Políticas de embalagem neutras e restrições de comercialização são especificadas em ambos os projectos, assim como a proibição de consumo em determinados locais públicos. Ambos os textos autorizam o auto-cultivo: o do BE até 5 plantas e o do PAN até 6 plantas. Em ambos os casos, 50% das receitas fiscais destinam-se a programas de tratamento da toxicodependência, de prevenção e de luta contra o consumo de droga. O BE especifica que o restante será destinado a políticas sociais do Estado, como o serviço nacional de saúde.
O deputado do Bloco de Esquerda Moisés Ferreira tinha afirmado durante o debate que “um país responsável não deixa que os traficantes definam as regras de produção, acesso e consumo” e que o consumo ilegal é o “refúgio dos traficantes”. Na sua opinião, a legalização é uma “solução responsável” porque promove a segurança, a saúde e o consumo informado. Apesar destes argumentos e do apoio de alguns deputados de outros partidos, as duas iniciativas foram chumbadas. Alguns deputados consideraram que o debate foi mal feito e criticaram os dois partidos por o terem feito à pressa
Os resultados da votação
A votação teve lugar na sexta-feira. Os resultados foram inconclusivos. O Partido Social Democrata (PSD), o Partido Popular (CDS) e o Partido Comunista (PCP) votaram contra. O Partido Socialista teve resultados mistos: 25 deputados votaram a favor e 7 contra. Trata-se de um número relativamente reduzido entre os 86 deputados socialistas presentes na Assembleia da República. A maioria do partido absteve-se de votar por considerar que a questão merecia ser mais discutida. Na sua opinião, deveria ser abordada, em particular, a questão das estratégias de controlo do consumo.
O deputado socialista Alexandre Quintanilha avança com um princípio de “precaução”: “Gostaríamos, por isso, de ser mais cautelosos e ter tempo para acumular dados mais fiáveis que nos ajudem a avaliar o impacto destas medidas com maior confiança”. No entanto, esta visão não é partilhada por todos nas fileiras socialistas, com os militantes socialistas recentemente a apelarem à legalização da cannabis recreativa e a nova líder da Juventude Socialista (JS) a admitir na sexta-feira que pretende apresentar uma iniciativa legislativa para legalizar a cannabis recreativa e incluí-la no programa de governo.

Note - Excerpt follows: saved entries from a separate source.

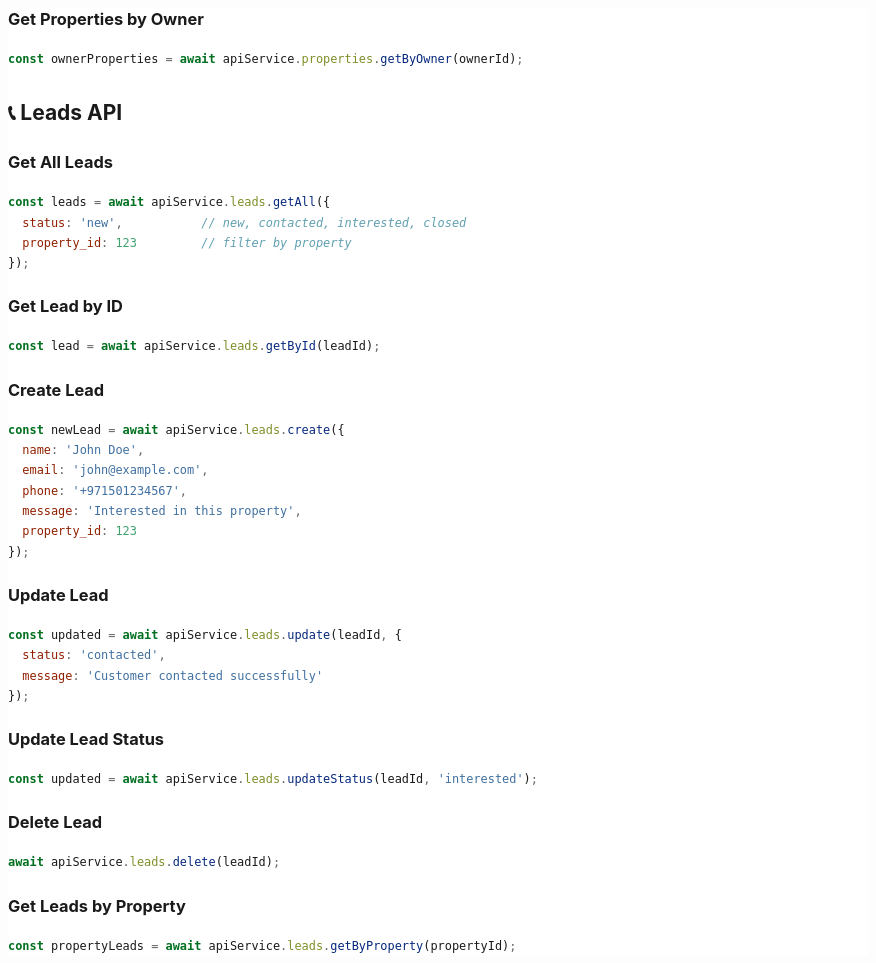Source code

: ### Get Properties by Owner
```javascript
const ownerProperties = await apiService.properties.getByOwner(ownerId);
```

## 📞 Leads API

### Get All Leads
```javascript
const leads = await apiService.leads.getAll({
  status: 'new',           // new, contacted, interested, closed
  property_id: 123         // filter by property
});
```

### Get Lead by ID
```javascript
const lead = await apiService.leads.getById(leadId);
```

### Create Lead
```javascript
const newLead = await apiService.leads.create({
  name: 'John Doe',
  email: 'john@example.com',
  phone: '+971501234567',
  message: 'Interested in this property',
  property_id: 123
});
```

### Update Lead
```javascript
const updated = await apiService.leads.update(leadId, {
  status: 'contacted',
  message: 'Customer contacted successfully'
});
```

### Update Lead Status
```javascript
const updated = await apiService.leads.updateStatus(leadId, 'interested');
```

### Delete Lead
```javascript
await apiService.leads.delete(leadId);
```

### Get Leads by Property
```javascript
const propertyLeads = await apiService.leads.getByProperty(propertyId);
```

O PSD votou contra o projeto porque se opõe ao auto-cultivo, mas alguns deputados são favoráveis à legalização do recreativo. O deputado social-democrata Ricardo Batista Leite, autor de uma moção apresentada há um ano ao congresso do PSD em que defendia a necessidade de legalizar o uso recreativo da canábis, desafiou o Bloco de Esquerda a retirar o seu projeto por falta de “debate técnico sério” e a trabalhá-lo em comissão, de forma a eliminar a possibilidade de cultivo por particulares. O PSD disse ainda que “não descarta a possibilidade de apresentar legislação adequada”.